The World Health Organization said Wednesday that globally, the number of new COVID-19 cases remained stable during the first week of August, as compared to the previous week, with over 6.9 million new reported cases. Weekly deaths were down by 9%, with over 14,000 fatalities reported, as compared to the previous week. The WHO says that as of August 7, there were 581.8 million confirmed cases of the virus and 6.4 million deaths reported globally.

Quote of note

“Any attack to a nuclear plant is a suicidal thing and I hope that those attacks will end, and at the same time I hope that the IAEA [International Atomic Energy Agency] will be able to have access to the plant and to exercise its mandated competencies.”

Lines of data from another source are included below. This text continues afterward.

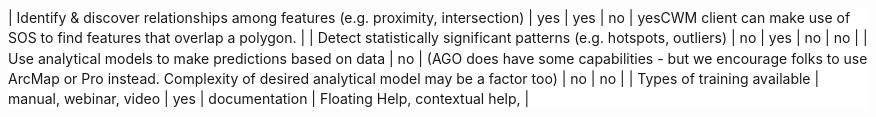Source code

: | Identify & discover relationships among features (e.g. proximity, intersection)                                                                         | yes                                                                                                                                                                                                                                                | yes                                                                                                                                                                                                                                                                                                                                     | no                                                                                                                                                         | yesCWM client can make use of SOS to find features that overlap a polygon.                                                                                                                                                                                                                                                                        |
| Detect statistically significant patterns (e.g. hotspots, outliers)                                                                                     | no                                                                                                                                                                                                                                                 | yes                                                                                                                                                                                                                                                                                                                                     | no                                                                                                                                                         | no                                                                                                                                                                                                                                                                                                                                                |
| Use analytical models to make predictions based on data                                                                                                 | no                                                                                                                                                                                                                                                 | (AGO does have some capabilities - but we encourage folks to use ArcMap or Pro instead.  Complexity of desired analytical model may be a factor too)                                                                                                                                                                                   | no                                                                                                                                                         | no                                                                                                                                                                                                                                                                                                                                                |
| Types of training available                                                                                                                             | manual, webinar, video                                                                                                                                                                                                                            | yes                                                                                                                                                                                                                                                                                                                                     | documentation                                                                                                                                             | Floating Help, contextual help,                                                                                                                                                                                                                                                                                                                  |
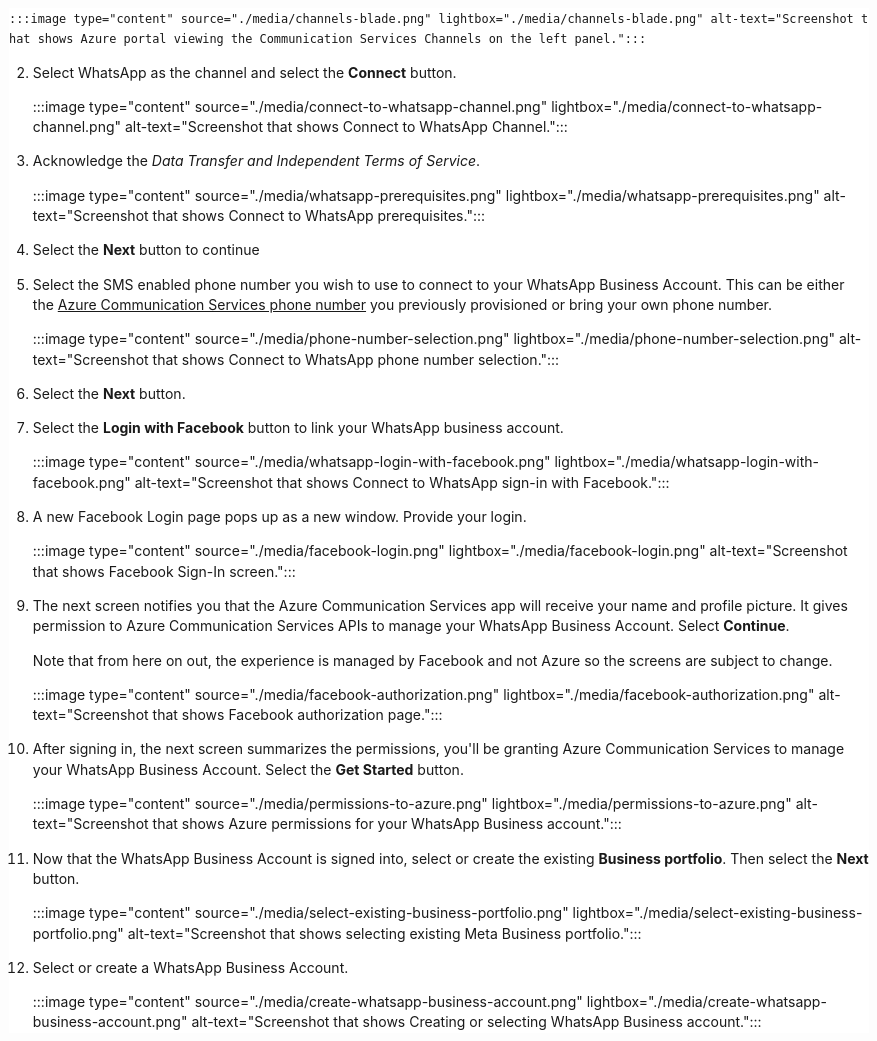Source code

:     :::image type="content" source="./media/channels-blade.png" lightbox="./media/channels-blade.png" alt-text="Screenshot that shows Azure portal viewing the Communication Services Channels on the left panel.":::

2. Select WhatsApp as the channel and select the **Connect** button.

    :::image type="content" source="./media/connect-to-whatsapp-channel.png" lightbox="./media/connect-to-whatsapp-channel.png" alt-text="Screenshot that shows Connect to WhatsApp Channel.":::

3. Acknowledge the *Data Transfer and Independent Terms of Service*.

    :::image type="content" source="./media/whatsapp-prerequisites.png" lightbox="./media/whatsapp-prerequisites.png" alt-text="Screenshot that shows Connect to WhatsApp prerequisites.":::

4. Select the **Next** button to continue
5. Select the SMS enabled phone number you wish to use to connect to your WhatsApp Business Account. This can be either the [Azure Communication Services phone number](#get-a-phone-number) you previously provisioned or bring your own phone number.

    :::image type="content" source="./media/phone-number-selection.png" lightbox="./media/phone-number-selection.png" alt-text="Screenshot that shows Connect to WhatsApp phone number selection.":::

6. Select the **Next** button.
7. Select the **Login with Facebook** button to link your WhatsApp business account.

    :::image type="content" source="./media/whatsapp-login-with-facebook.png" lightbox="./media/whatsapp-login-with-facebook.png" alt-text="Screenshot that shows Connect to WhatsApp sign-in with Facebook.":::

8. A new Facebook Login page pops up as a new window. Provide your login.

    :::image type="content" source="./media/facebook-login.png" lightbox="./media/facebook-login.png" alt-text="Screenshot that shows Facebook Sign-In screen.":::

9. The next screen notifies you that the Azure Communication Services app will receive your name and profile picture. It gives permission to Azure Communication Services APIs to manage your WhatsApp Business Account. Select **Continue**. 

    Note that from here on out, the experience is managed by Facebook and not Azure so the screens are subject to change. 

    :::image type="content" source="./media/facebook-authorization.png" lightbox="./media/facebook-authorization.png" alt-text="Screenshot that shows Facebook authorization page.":::

10. After signing in, the next screen summarizes the permissions, you'll be granting Azure Communication Services to manage your WhatsApp Business Account. Select the **Get Started** button.

    :::image type="content" source="./media/permissions-to-azure.png" lightbox="./media/permissions-to-azure.png" alt-text="Screenshot that shows Azure permissions for your WhatsApp Business account.":::

11. Now that the WhatsApp Business Account is signed into, select or create the existing **Business portfolio**. Then select the **Next** button.

    :::image type="content" source="./media/select-existing-business-portfolio.png" lightbox="./media/select-existing-business-portfolio.png" alt-text="Screenshot that shows selecting existing Meta Business portfolio.":::

12. Select or create a WhatsApp Business Account.

    :::image type="content" source="./media/create-whatsapp-business-account.png" lightbox="./media/create-whatsapp-business-account.png" alt-text="Screenshot that shows Creating or selecting WhatsApp Business account.":::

U.N. Secretary-General Antonio Guterres to reporters in Tokyo Monday, responding to a question about shelling around Ukraine’s Zaporizhzhia nuclear power plant.

What we are watching next week

August 15 will mark one year since the Taliban takeover of Afghanistan. The United Nations has warned that the country’s economic and financial crisis, as well as severe drought, has left more than 24 million people in need of humanitarian assistance. The U.N. has also criticized the Taliban for reneging on its pledge not to roll back the rights of women and girls, which it has done.

Did you know?

The U.N. secretary-general received the gift of a horse named “Hope” in Mongolia during a visit there this week that highlighted that country’s commitment to non-proliferation and disarmament as a nuclear-weapon-free zone. Mongolia, known for its vast steppes and deserts, has also embarked on the goal of planting 1 billion trees by 2030. Antonio Guterres’ spokesman said that Hope the horse would remain in Mongolia, where she would be well-cared for.